Cyclopenta(cd)pyrene
- Names: IUPAC name Cyclopenta[cd]pyrene

Identifiers
- CAS Number: 27208-37-3;
- 3D model (JSmol): Interactive image;
- ChEBI: CHEBI:82279;
- ChEMBL: ChEMBL350278;
- ChemSpider: 31107;
- EC Number: 690-388-3;
- KEGG: C19173;
- PubChem CID: 33743;
- UNII: 29XD62TN4D;
- CompTox Dashboard (EPA): DTXSID7074822 ;

Properties
- Chemical formula: C_{18}H_{10}
- Molar mass: 226.278 g·mol^{−1}

= Cyclopenta(cd)pyrene =

Cyclopenta[cd]pyrene, also known as acepyrene, is a polycyclic aromatic hydrocarbon (PAH). It has a chemical formula of C18H10. It is a member of the group of pyrenes.

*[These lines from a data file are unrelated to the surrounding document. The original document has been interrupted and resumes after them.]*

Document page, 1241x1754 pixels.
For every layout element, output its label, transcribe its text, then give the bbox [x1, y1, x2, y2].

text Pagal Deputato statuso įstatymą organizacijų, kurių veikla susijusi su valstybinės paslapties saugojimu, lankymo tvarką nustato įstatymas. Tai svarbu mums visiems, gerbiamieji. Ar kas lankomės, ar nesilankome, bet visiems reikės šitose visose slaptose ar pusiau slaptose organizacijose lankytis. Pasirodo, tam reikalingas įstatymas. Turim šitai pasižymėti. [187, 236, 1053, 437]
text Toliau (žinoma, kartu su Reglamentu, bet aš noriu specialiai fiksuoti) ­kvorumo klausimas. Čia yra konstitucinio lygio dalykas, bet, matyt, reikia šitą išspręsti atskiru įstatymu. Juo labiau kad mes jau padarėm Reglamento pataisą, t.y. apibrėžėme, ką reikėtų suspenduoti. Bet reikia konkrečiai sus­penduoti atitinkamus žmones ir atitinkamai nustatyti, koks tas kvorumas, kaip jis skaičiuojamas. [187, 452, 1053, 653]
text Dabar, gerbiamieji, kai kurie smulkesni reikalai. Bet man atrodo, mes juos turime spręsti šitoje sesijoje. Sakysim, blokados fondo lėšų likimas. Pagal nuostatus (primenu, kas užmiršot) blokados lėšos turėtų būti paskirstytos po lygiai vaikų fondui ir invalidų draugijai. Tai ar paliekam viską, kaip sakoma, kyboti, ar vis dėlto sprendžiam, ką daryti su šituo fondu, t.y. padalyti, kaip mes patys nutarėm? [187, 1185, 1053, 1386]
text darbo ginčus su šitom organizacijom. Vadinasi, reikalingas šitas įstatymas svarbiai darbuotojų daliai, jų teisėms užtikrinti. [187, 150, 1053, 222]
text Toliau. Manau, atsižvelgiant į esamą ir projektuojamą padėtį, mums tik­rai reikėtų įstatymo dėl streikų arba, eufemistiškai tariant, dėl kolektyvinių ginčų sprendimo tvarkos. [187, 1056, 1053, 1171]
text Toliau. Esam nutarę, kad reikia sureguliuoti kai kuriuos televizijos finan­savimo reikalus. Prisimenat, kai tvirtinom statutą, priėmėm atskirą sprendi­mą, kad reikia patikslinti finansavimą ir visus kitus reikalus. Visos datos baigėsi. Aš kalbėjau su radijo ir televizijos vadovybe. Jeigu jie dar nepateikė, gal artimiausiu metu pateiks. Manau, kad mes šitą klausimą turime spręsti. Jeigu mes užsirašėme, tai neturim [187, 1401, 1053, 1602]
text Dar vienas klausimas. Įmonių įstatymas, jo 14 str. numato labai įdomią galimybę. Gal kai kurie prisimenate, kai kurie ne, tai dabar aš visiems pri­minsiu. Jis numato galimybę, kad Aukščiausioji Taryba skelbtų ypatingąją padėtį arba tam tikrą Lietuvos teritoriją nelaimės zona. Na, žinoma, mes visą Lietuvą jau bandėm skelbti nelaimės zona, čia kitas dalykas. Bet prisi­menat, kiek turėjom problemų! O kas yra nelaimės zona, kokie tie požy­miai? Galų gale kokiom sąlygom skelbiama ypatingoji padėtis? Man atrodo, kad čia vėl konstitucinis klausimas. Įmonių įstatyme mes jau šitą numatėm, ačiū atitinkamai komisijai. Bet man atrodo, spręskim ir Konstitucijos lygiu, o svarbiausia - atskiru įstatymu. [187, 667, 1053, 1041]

It is an aromatic hydrocarbon that consists of five fused rings and is formed during the incomplete combustion of organic matter. It is primarily found in gasoline engine exhaust. This substance is used in laboratory research as a mutagen and carcinogen. It is also reasonably anticipated to be a human carcinogen.

Its molecular weight is 226.3 g/mol. According to the MeSH Pharmacological Classification, it is a mutagen and carcinogen. According to IARC, it is classified as "IARC group 2A" (Probably carcinogenic to humans).